Prevention of postcholecystectomy Mirizzi syndrome from remnant cystic duct stump calculi requires meticulous attention to operative technique during index laparoscopic cholecystectomy. Close attention to correct identification of cystic duct-gallbladder junction, milking of the cystic duct back to gallbladder prior to ligation, consideration for performance of selective intraoperative cholangiography in cases with long or dilated cystic duct, and intraoperative removal of any detected cystic duct stump calculi during index operation may help prevent occurrence of remnant cystic duct stump calculi [3, 4, 9]. However, if the operative field is hostile with obliteration of cystohepatic triangle, a subtotal laparoscopic cholecystectomy or conversion to open cholecystectomy in combination with intraoperative cholangiography may be a safer option since postcholecystectomy Mirizzi syndrome from remnant cystic duct calculi can be managed endoscopically in these cases while avoiding risk of common bile duct injury [3, 4, 9].

4. Conclusion

Mirizzi syndrome due to remnant cystic duct calculi should be considered in the differential diagnosis of patients presenting with postcholecystectomy syndrome.
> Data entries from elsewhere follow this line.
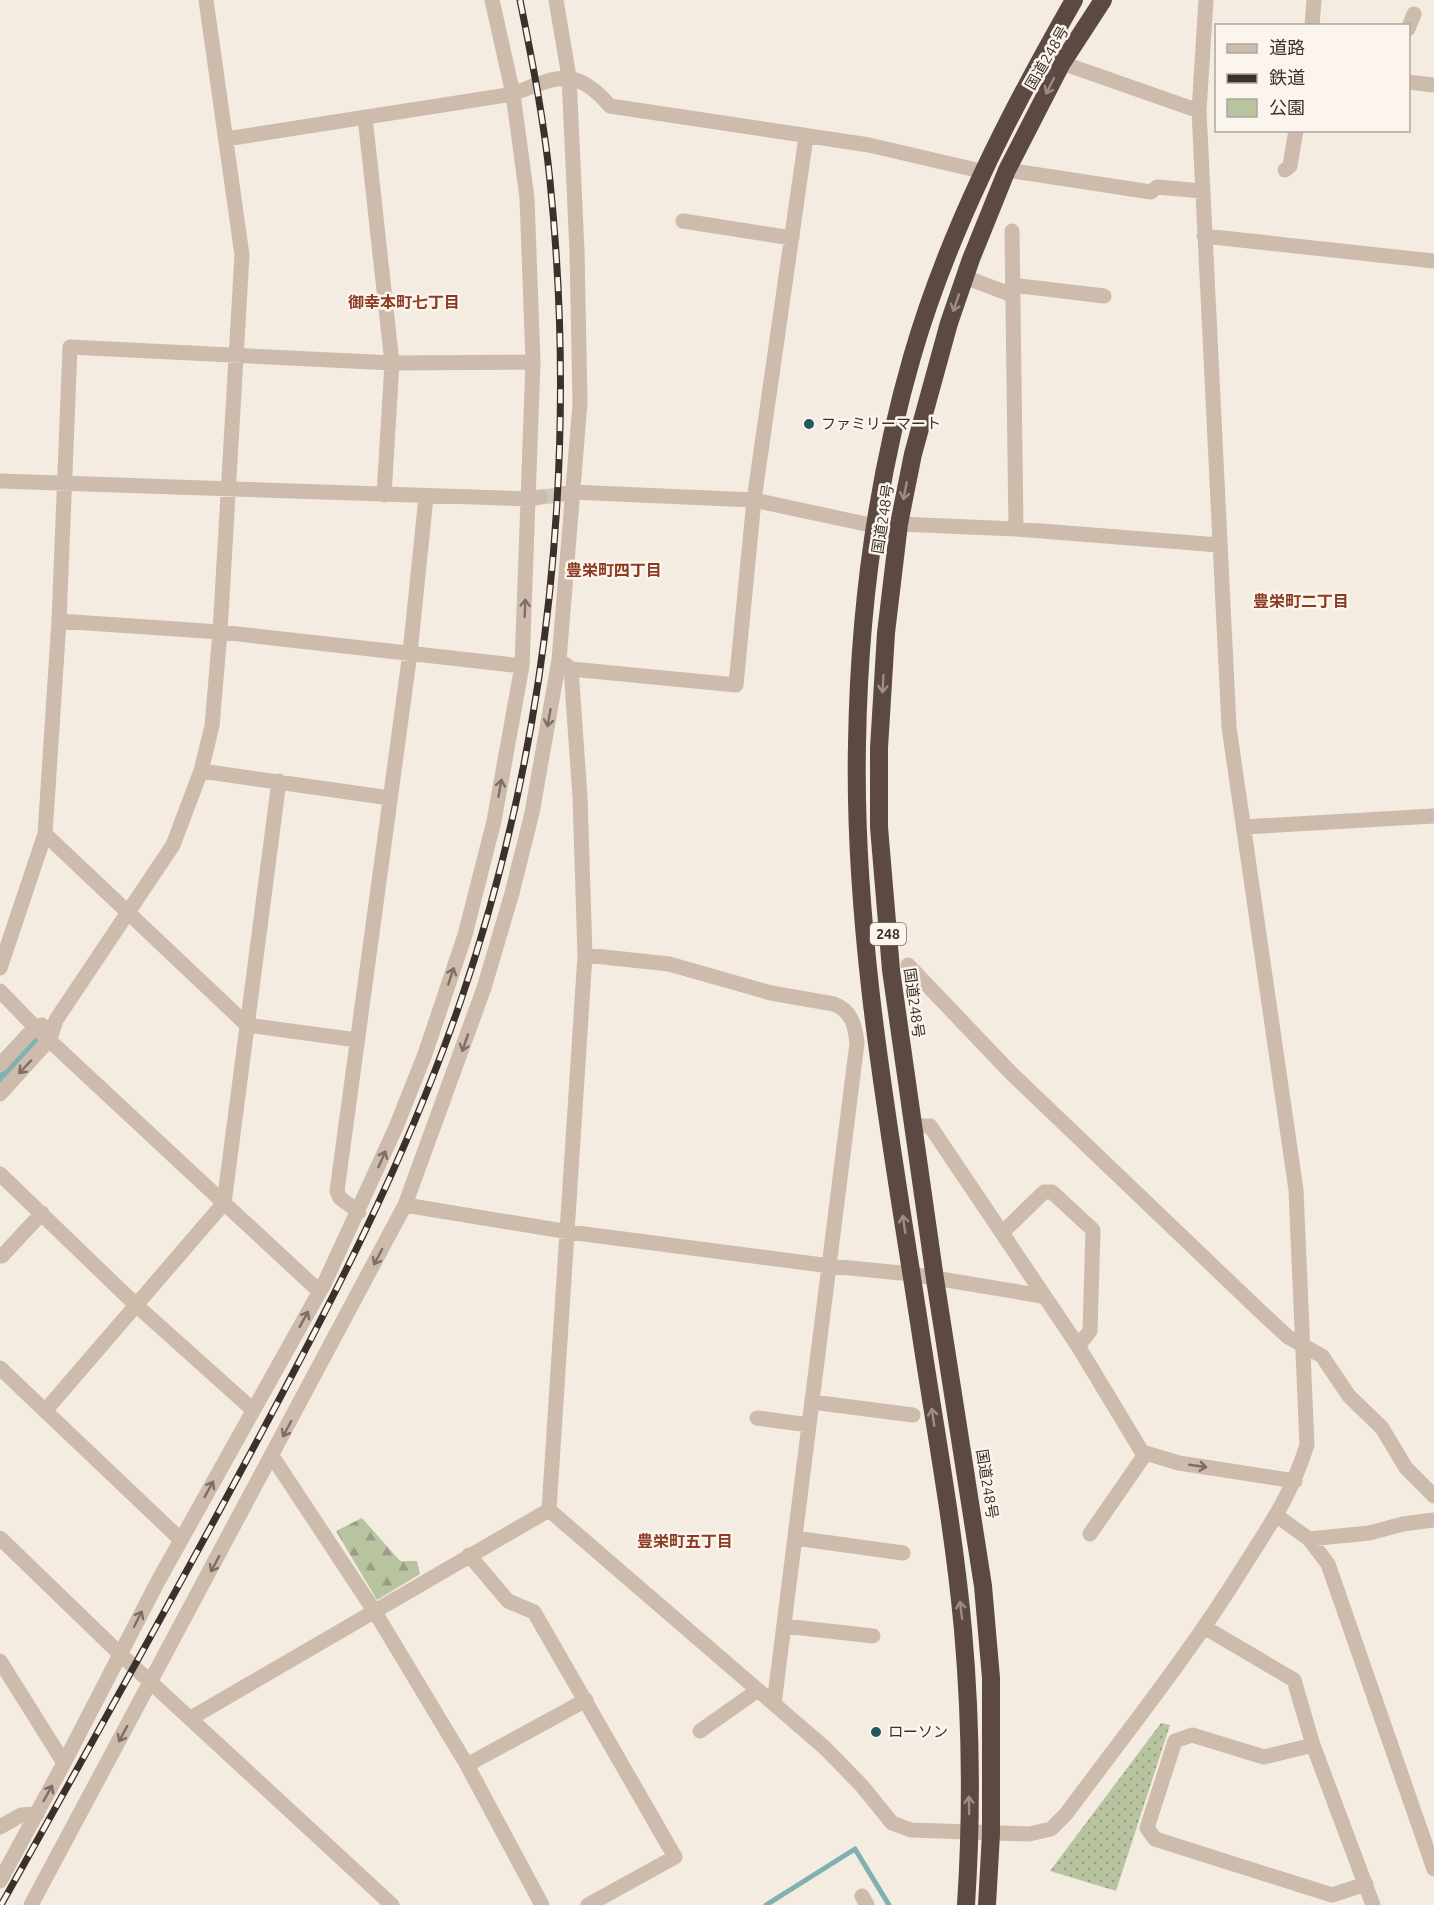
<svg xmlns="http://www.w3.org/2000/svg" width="1434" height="1905" viewBox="0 0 1434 1905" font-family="Ubuntu,'Noto Sans JP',sans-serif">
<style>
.green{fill:url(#green-dots)}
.forest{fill:url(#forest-firs)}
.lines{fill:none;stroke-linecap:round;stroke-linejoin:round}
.stream{stroke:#7fb0b2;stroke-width:5}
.river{stroke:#7fb0b2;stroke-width:30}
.minor-tunnel{stroke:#cfc6bd;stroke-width:15;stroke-dasharray:15 8;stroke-linecap:butt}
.minor{stroke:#cdbbac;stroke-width:15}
.highway{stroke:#5c4a42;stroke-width:18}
.rail-casing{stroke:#3b302b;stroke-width:7}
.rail{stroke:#fbf5ee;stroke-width:4.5;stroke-dasharray:14;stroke-linecap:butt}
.oneway{stroke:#9c8e87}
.oneway2{stroke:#7d6f65}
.poi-dot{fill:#1f5a5e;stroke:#fbf5ee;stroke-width:2}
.labels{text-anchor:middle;stroke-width:5;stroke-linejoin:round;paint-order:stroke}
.shield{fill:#fbf5ee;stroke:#756b66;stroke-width:1.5}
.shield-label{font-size:14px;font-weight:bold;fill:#3b302b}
.street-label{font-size:15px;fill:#3b302b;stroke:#fbf5ee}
.poi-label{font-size:15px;fill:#3b302b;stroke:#fbf5ee;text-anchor:start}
.neighbourhood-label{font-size:16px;font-weight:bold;fill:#8c3b22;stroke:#fbf5ee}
</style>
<defs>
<pattern id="green-dots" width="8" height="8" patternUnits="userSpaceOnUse" patternTransform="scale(1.5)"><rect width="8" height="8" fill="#b8c4a0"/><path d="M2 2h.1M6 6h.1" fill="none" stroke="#97a083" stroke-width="1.8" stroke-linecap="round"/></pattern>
<pattern id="forest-firs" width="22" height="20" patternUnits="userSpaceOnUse" patternTransform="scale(1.5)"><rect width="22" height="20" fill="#b8c4a0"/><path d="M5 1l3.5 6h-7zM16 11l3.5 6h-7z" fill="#97a083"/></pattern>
</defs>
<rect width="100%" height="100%" fill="#f4ebe1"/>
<path class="green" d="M1161,1723l9,2 -54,166 -66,-20z"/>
<path class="forest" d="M362,1518l38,43h17l3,13 -43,26 -41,-69z"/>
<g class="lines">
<path class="stream" d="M766,1905l89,-56 34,56"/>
<path class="river" d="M0,1081l30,-35"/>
<path class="minor-tunnel" d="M540,497l22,-2"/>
<path class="minor" d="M1312,26l2,-26
M1408,29l6,-15
M1043,54l19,9 137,48
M1408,82l26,3
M365,117l27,246 -8,132
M226,139l287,-45c43,-17 62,-29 97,12l259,39 116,27
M1007,170l144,22 6,-5 45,4
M1285,170l5,-4 6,-36
M683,221l109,17
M1012,231l4,298
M1204,236l230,25
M965,277l47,18
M1012,285l92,11
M0,481l529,18 11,-2
M563,494l8,-2 183,8 121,26 24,-2 117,5 203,16
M59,621l161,11 302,34
M565,664l6,5 165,16 18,-185 52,-363
M201,771l189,27
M279,781l-55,422 95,88
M1244,827l190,-11
M45,834l202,191 110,15
M585,955l84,9 102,29 63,11c18,7 21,22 23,39l-83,661
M908,965l103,108 250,239 27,25 34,19 27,40 33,32 24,40 28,28
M0,968l45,-134 14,-213 11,-274 322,16 141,-1
M0,991l35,36 189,176 -179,208
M0,1065l35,-38 7,-2
M0,1094l50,-55 6,-19 117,-175 28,-74 11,-45 8,-94 22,-377 -36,-255
M913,1126h17l148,220 64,106 37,11 116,18
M0,1174l136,131 117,105
M405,1205l164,27 261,34 81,8 131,22
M359,1212l-19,-14 -3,-7 73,-538 16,-156
M1003,1232l41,-40h8l41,38 -3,101 -12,15
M2,1256l40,-43
M0,1368l181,172
M812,1402l101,13
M757,1418l52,7
M272,1456l103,156 92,153 75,140
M549,1510l276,238 37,38 30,37 19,7 118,4 22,-5 15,-15c61,-82 125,-162 178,-248 28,-44 47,-71 63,-121l-11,-255 -67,-463 -30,-616 7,-111
M549,1510l36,-555 -5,-158 -9,-128
M1277,1516l32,23 19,25 106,305
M1090,1534l56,-81
M0,1538l120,116 272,251
M795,1538l108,15
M1309,1539l60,-6 34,-9 31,-4
M469,1555l39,46 26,11 141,245 -87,48
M784,1626l89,10
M1204,1627l90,53 19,65 60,160
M0,1661l64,102
M191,1718l358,-208
M700,1731l58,-41
M1313,1745l-49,12 -72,-22 -17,6 -28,87 8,11 177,56 34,-11
M467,1765l119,-65
M0,1827l21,-12 16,-1
M0,1881l64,-118 93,-180 168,-301 71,-155 29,-73 40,-119 29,-114 28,-155 11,-304 -6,-164 -14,-104 -21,-94
M862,1896l5,9
M31,1905l374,-700 79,-217 28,-95 20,-80 27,-153 21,-257 -3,-152 -8,-174 -13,-77"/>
<path class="highway" d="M966,1905c6,-91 5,-184 -3,-275 -9,-100 -28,-201 -43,-301 -29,-190 -67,-392 -63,-585 2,-129 19,-262 55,-387 36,-125 98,-245 162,-357
M987,1905l4,-71v-156l-8,-92 -48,-307 -44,-309 -12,-143v-79l7,-115 13,-109 14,-70 36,-131 22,-64 36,-89 55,-107 41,-63"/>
<defs>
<path id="rail" d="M1,1905c82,-146 163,-291 242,-438 82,-152 163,-305 219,-470 88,-259 116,-544 88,-816 -6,-61 -18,-121 -30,-181"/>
</defs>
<use href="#rail" class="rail-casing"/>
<use href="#rail" class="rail"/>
</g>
<defs><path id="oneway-shaft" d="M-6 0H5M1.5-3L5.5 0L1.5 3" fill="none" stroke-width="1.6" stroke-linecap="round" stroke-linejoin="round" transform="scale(1.5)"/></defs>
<g class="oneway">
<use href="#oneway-shaft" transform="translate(1050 86) rotate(117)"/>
<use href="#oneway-shaft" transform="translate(956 303) rotate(109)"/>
<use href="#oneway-shaft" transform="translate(905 491) rotate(101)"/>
<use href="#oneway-shaft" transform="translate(883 684) rotate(93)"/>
<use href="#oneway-shaft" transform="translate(904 1224) rotate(-98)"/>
<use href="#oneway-shaft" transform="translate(933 1417) rotate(-98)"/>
<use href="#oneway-shaft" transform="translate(961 1610) rotate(-97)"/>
<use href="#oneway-shaft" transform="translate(969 1805) rotate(-91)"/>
</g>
<g class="oneway2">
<use href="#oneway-shaft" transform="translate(525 608) rotate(-88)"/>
<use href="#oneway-shaft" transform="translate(549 718) rotate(100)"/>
<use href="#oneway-shaft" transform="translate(500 788) rotate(-80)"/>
<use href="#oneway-shaft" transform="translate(451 976) rotate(-72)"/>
<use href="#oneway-shaft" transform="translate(465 1043) rotate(109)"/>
<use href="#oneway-shaft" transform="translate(25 1067) rotate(133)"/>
<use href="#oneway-shaft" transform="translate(382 1159) rotate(-66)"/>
<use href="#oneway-shaft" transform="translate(378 1257) rotate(118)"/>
<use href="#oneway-shaft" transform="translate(304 1319) rotate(-61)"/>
<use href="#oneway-shaft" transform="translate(287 1429) rotate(118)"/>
<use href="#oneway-shaft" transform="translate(1198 1466) rotate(8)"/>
<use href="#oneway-shaft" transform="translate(209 1489) rotate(-61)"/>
<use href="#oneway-shaft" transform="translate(215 1564) rotate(118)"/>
<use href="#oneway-shaft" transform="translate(138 1619) rotate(-63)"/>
<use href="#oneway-shaft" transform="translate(123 1734) rotate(118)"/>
<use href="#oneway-shaft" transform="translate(48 1793) rotate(-61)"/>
</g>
<g class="poi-dot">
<circle cx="809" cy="424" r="6"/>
<circle cx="876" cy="1732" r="6"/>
</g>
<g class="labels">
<rect class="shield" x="870" y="923" width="36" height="22" rx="4.5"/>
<g class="shield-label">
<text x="888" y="939">248</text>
</g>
<g class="street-label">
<text transform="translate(1047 58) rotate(-60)" y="5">国道248号</text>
<text transform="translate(883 519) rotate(-81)" y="5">国道248号</text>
<text transform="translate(914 1003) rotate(82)" y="5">国道248号</text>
<text transform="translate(987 1484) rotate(81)" y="5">国道248号</text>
</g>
<g class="poi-label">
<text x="821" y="429">ファミリーマート</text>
<text x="888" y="1737">ローソン</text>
</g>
<g class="neighbourhood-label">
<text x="404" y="308">御幸本町七丁目</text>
<text x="614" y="576">豊栄町四丁目</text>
<text x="1301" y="607">豊栄町二丁目</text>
<text x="685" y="1547">豊栄町五丁目</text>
</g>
</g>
<rect x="1215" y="24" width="195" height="108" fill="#fbf5ee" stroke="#aea6a0" stroke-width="1.5"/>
<rect x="1227" y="44" width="30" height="9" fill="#cdbbac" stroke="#aea6a0" stroke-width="1.5"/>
<text x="1269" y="54" font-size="18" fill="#3b302b">道路</text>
<rect x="1227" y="74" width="30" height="9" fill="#3b302b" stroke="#aea6a0" stroke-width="1.5"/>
<text x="1269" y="84" font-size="18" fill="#3b302b">鉄道</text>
<rect x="1227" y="99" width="30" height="18" fill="#b8c4a0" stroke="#aea6a0" stroke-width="1.5"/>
<text x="1269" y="114" font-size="18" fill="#3b302b">公園</text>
</svg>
Diagnosis of this rare entity can be confirmed with the help of abdominal ultrasonography and MRCP in the correct clinical scenario. ERCP with sphincterotomy and stenting in combination with ESWL or laser lithotripsy may be offered as first-line therapy if endoscopic expertise is available for this complex problem. While laparoscopic removal of remnant cystic duct calculi with common bile duct exploration and closure has been described in the literature, this approach as first-line therapy may only be possible at high-volume centers with advanced laparoscopic expertise. In this case report, we have described hybrid stepwise endoscopic and laparoscopic management in combination with use of intraoperative laparoscopic ultrasonography highlighting a novel approach to the management of postcholecystectomy Mirizzi syndrome from remnant cystic duct calculi.

Conflict of Interests

The authors declare that there is no conflict of interests regarding the publication of this paper.